None of us have yet to endure anything like what these brave conscripts are enduring, many of whom have gone to jail. To speak for peace at this moment in this country is merely to be jeered (as in the recent Academy Awards ceremony), harassed, blacklisted (the banning by one powerful chain of radio stations of the Dixie Chicks); in short, to be reviled as unpatriotic.
Our "United We Stand" or "Winner Takes All" ethos: The United States is a country that has made patriotism equivalent to consensus. Tocqueville, still the greatest observer of the United States, remarked on an unprecedented degree of conformity in the then-new country, and 168 more years have only confirmed his observation.
Sometimes, given the new, radical turn in American foreign policy, it seems as if it was inevitable that the national consensus on the greatness of America, which may be activated to an extraordinary pitch of triumphalist national self-regard, was bound eventually to find expression in wars like the present one, which are assented to by a majority of the population, who have been persuaded that America has the right--even the duty--to dominate the world.

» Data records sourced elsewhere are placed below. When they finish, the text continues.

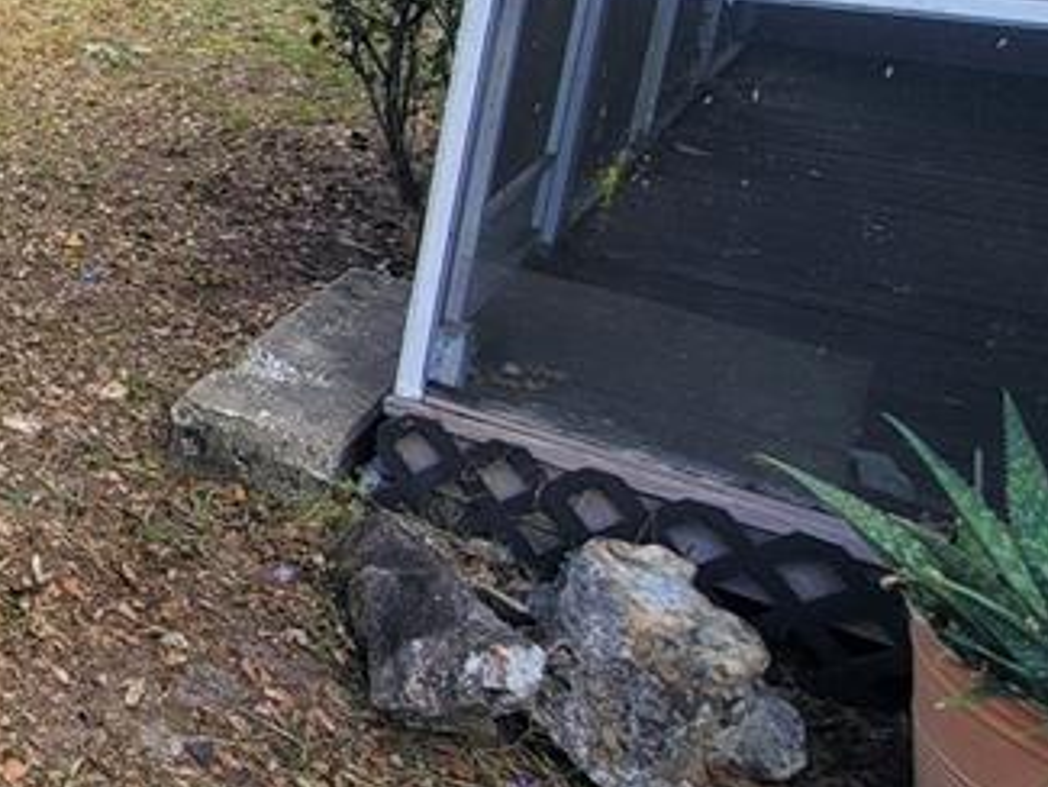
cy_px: 77
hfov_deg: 32.2
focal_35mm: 41
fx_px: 1242
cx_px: -371
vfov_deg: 33.3
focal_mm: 2.2
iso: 50
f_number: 2.2
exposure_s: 1/276
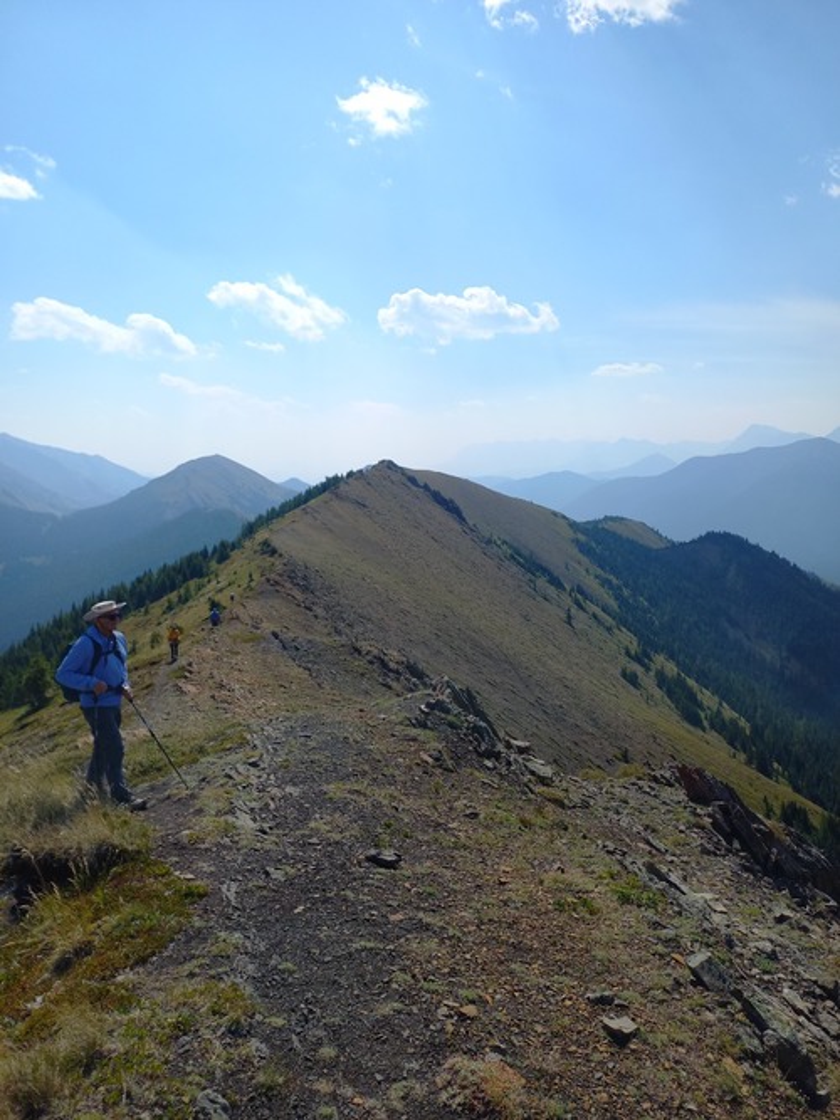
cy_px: 560
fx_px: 809
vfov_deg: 69.4
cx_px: 420
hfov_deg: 54.9
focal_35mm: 25
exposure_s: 1/2488
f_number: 1.8
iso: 50
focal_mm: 4.65
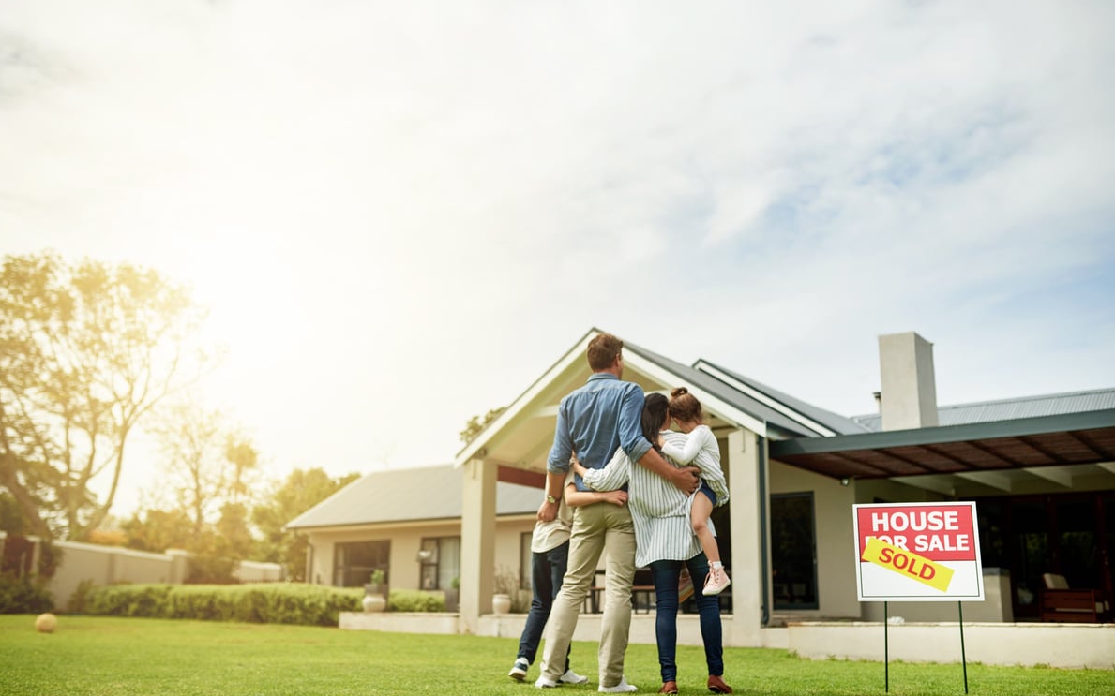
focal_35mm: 36
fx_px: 1094
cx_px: 554
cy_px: 353
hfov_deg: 54.0
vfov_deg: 35.3
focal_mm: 35
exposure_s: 1/6400
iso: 100
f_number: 2.2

The usual way of heralding people who act on principle is to say that they are the vanguard of an eventually triumphant revolt against injustice. But what if they're not? What if the evil is really unstoppable? At least in the short run. And that short run may be--is going to be--very long indeed.
My admiration for the soldiers who are resisting service in the occupied territories is as fierce as my belief that it will be a long time before their view prevails. But what haunts me at this moment--for obvious reasons--is acting on principle when it isn't going to alter the obvious distribution of force, the rank injustice and murderousness of a government policy that claims to be acting in the name not of peace but of security.